- **Stored data**
-------
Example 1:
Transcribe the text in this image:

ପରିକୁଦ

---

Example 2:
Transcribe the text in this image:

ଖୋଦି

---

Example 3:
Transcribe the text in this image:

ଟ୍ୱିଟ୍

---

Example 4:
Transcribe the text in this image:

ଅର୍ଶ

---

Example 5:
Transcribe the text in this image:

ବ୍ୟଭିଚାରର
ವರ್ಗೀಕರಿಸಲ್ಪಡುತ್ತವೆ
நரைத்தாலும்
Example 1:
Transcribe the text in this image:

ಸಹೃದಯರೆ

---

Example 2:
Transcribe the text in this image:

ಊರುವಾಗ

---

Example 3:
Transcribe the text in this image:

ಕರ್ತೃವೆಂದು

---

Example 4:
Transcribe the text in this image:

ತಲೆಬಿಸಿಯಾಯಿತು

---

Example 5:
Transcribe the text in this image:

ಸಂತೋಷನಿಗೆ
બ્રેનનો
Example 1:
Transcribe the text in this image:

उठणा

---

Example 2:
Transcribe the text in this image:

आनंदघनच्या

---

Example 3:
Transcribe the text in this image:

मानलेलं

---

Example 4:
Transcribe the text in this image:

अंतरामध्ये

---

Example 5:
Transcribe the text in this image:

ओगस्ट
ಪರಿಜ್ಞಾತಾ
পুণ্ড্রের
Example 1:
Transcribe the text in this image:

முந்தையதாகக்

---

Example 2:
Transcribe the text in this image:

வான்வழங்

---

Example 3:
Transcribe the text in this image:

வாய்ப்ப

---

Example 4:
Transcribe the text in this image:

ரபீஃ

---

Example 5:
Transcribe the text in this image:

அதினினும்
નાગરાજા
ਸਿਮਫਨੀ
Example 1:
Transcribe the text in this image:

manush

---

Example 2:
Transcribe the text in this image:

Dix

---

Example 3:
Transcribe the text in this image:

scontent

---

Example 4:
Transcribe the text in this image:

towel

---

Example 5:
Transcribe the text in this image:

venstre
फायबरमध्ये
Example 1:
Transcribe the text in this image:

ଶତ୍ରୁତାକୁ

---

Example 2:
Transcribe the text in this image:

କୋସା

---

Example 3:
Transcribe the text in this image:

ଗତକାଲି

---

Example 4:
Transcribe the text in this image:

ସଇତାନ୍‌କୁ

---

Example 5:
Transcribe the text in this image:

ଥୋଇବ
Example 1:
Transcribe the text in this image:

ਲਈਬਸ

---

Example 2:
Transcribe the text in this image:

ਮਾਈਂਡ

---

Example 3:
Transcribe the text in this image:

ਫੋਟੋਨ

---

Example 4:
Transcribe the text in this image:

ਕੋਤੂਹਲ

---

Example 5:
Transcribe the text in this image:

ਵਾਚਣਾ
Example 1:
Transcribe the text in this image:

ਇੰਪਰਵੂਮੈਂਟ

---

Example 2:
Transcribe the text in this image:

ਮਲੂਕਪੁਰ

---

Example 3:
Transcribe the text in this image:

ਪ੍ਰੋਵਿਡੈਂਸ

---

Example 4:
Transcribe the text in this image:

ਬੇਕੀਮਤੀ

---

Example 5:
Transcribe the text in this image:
-------
Please reproduce every one of the records above line for line, with no changes.

Example 1:
Transcribe the text in this image:

ପରିକୁଦ

---

Example 2:
Transcribe the text in this image:

ଖୋଦି

---

Example 3:
Transcribe the text in this image:

ଟ୍ୱିଟ୍

---

Example 4:
Transcribe the text in this image:

ଅର୍ଶ

---

Example 5:
Transcribe the text in this image:

ବ୍ୟଭିଚାରର
ವರ್ಗೀಕರಿಸಲ್ಪಡುತ್ತವೆ
நரைத்தாலும்
Example 1:
Transcribe the text in this image:

ಸಹೃದಯರೆ

---

Example 2:
Transcribe the text in this image:

ಊರುವಾಗ

---

Example 3:
Transcribe the text in this image:

ಕರ್ತೃವೆಂದು

---

Example 4:
Transcribe the text in this image:

ತಲೆಬಿಸಿಯಾಯಿತು

---

Example 5:
Transcribe the text in this image:

ಸಂತೋಷನಿಗೆ
બ્રેનનો
Example 1:
Transcribe the text in this image:

उठणा

---

Example 2:
Transcribe the text in this image:

आनंदघनच्या

---

Example 3:
Transcribe the text in this image:

मानलेलं

---

Example 4:
Transcribe the text in this image:

अंतरामध्ये

---

Example 5:
Transcribe the text in this image:

ओगस्ट
ಪರಿಜ್ಞಾತಾ
পুণ্ড্রের
Example 1:
Transcribe the text in this image:

முந்தையதாகக்

---

Example 2:
Transcribe the text in this image:

வான்வழங்

---

Example 3:
Transcribe the text in this image:

வாய்ப்ப

---

Example 4:
Transcribe the text in this image:

ரபீஃ

---

Example 5:
Transcribe the text in this image:

அதினினும்
નાગરાજા
ਸਿਮਫਨੀ
Example 1:
Transcribe the text in this image:

manush

---

Example 2:
Transcribe the text in this image:

Dix

---

Example 3:
Transcribe the text in this image:

scontent

---

Example 4:
Transcribe the text in this image:

towel

---

Example 5:
Transcribe the text in this image:

venstre
फायबरमध्ये
Example 1:
Transcribe the text in this image:

ଶତ୍ରୁତାକୁ

---

Example 2:
Transcribe the text in this image:

କୋସା

---

Example 3:
Transcribe the text in this image:

ଗତକାଲି

---

Example 4:
Transcribe the text in this image:

ସଇତାନ୍‌କୁ

---

Example 5:
Transcribe the text in this image:

ଥୋଇବ
Example 1:
Transcribe the text in this image:

ਲਈਬਸ

---

Example 2:
Transcribe the text in this image:

ਮਾਈਂਡ

---

Example 3:
Transcribe the text in this image:

ਫੋਟੋਨ

---

Example 4:
Transcribe the text in this image:

ਕੋਤੂਹਲ

---

Example 5:
Transcribe the text in this image:

ਵਾਚਣਾ
Example 1:
Transcribe the text in this image:

ਇੰਪਰਵੂਮੈਂਟ

---

Example 2:
Transcribe the text in this image:

ਮਲੂਕਪੁਰ

---

Example 3:
Transcribe the text in this image:

ਪ੍ਰੋਵਿਡੈਂਸ

---

Example 4:
Transcribe the text in this image:

ਬੇਕੀਮਤੀ

---

Example 5:
Transcribe the text in this image:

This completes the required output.